The European Union by contrast has drafted a Digital Services Act (DSA) and Digital Markets Act ( DMA) that build on existing e-commerce rules to force online platforms to take more responsibility for the content they serve up to their users. One particularly interesting aspect to the DMA is that it partly relies on competition law-like remedies to make platforms more transparent, interoperable and accountable. Letting users take their data to other platforms incentivises a more responsive market to user needs. In particular, platforms depend on advertising revenue, which is increasingly generated by algorithms serving up viral extreme content and fake news. The DSA will require audit of the algorithms of the largest platforms to stop them automatedly leading users to the most vicious and misleading content just to make money. Most recently the EU has also set out a proposal to make targeted political advertising, which might include “fake news” substantially more transparent.

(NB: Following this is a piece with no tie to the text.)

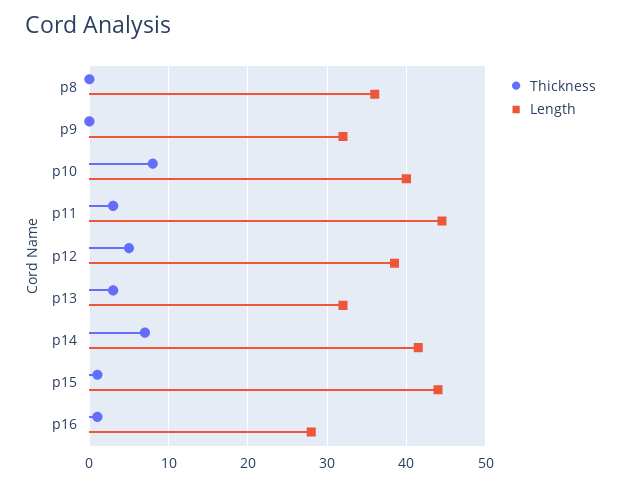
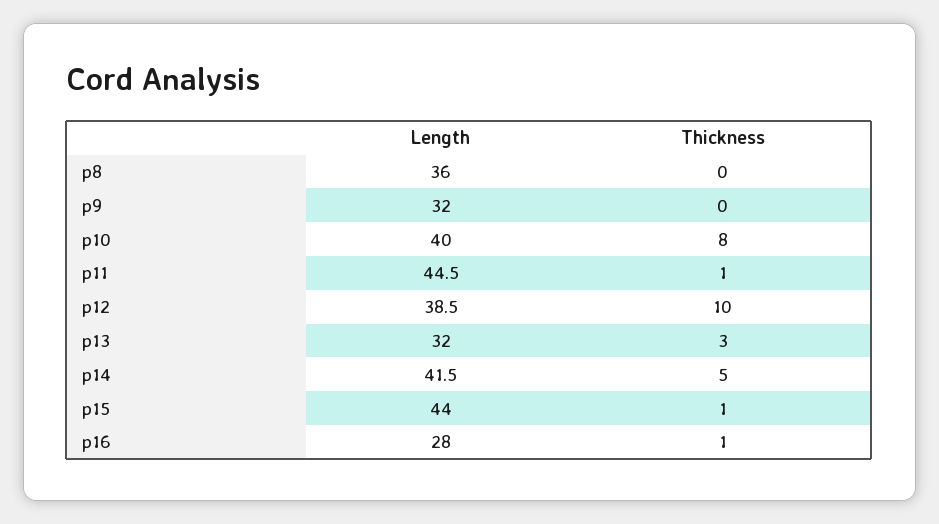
Thickness, p11: 3 -> 1
Thickness, p12: 5 -> 10
Thickness, p14: 7 -> 5

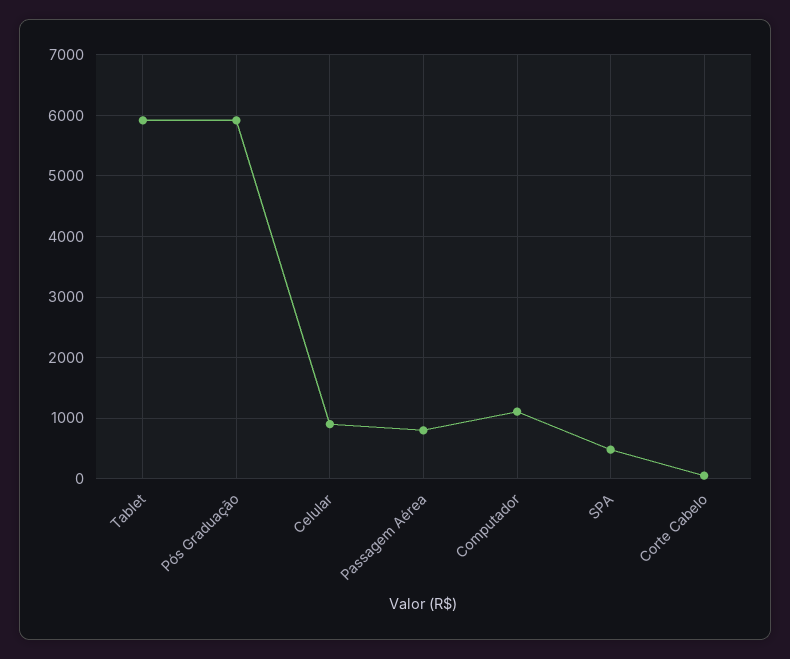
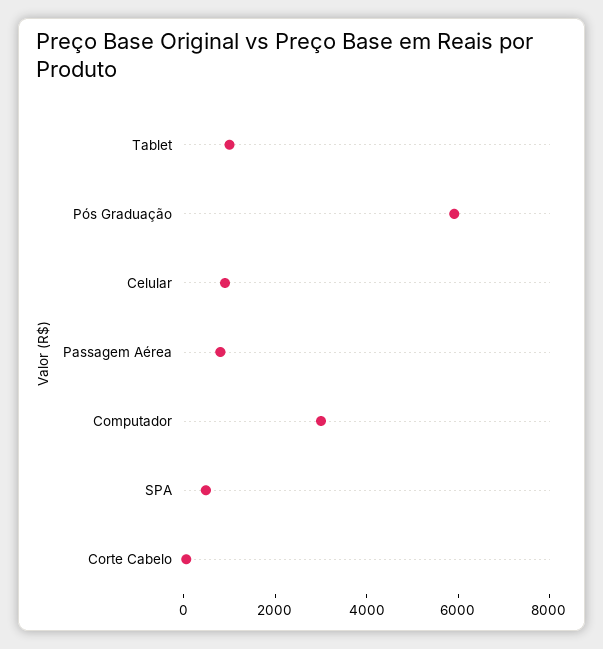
Tablet: 5900 -> 1000
Computador: 1100 -> 3000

Importantly, when it comes to disinformation, we know that these platforms do have levers they can pull to reduce the circulation of content that is fake, and to close the accounts of those who are spreading it. Facebook and Twitter both, eventually, chose to deplatform then President Trump after he declared the US election “stolen” and appeared to incite against democracy, a difficult choice which was subsequently approved in a controversial semblance of judicial due process by Facebook’s own internal oversight board. Although many would applaud these actions, they highlight worries over whether private platforms should have such immense powers to control speech rather than elected governments, or courts.
The UK and EU legislative proposals are for the first time seeking to create general wide-ranging solutions to the problem of platform power and specifically, how they drive the flow and uptake of disinformation. How successful these turn out to be remains to be seen (alongside a growing worry that these new regulations will be easily finessed by the largest richest platforms but act as a deterrent to new entrants who might successfully compete with the dominant surveillance capitalism business model), The EU approach with its emphasis on algorithmic amplification and dissemination of content, rather than content per se, as well as its use of competition levers, so far appears more sophisticated than the proposed UK law, though this may change in the future as the Competition and Markets Authority expand their range of tools and the shape of the OSB becomes firmer. As always, there is a fine line between regulation and censorship, and between free markets and social control. Any country that values free speech, plurality of opinion and democracy would do well to remember that.
This blog is one of a series of perspective pieces published to support the Royal Society's Online information environment report, which provides an overview of how the internet has changed, and continues to change, the way society engages with scientific information, and how it may be affecting people’s decision-making behaviour.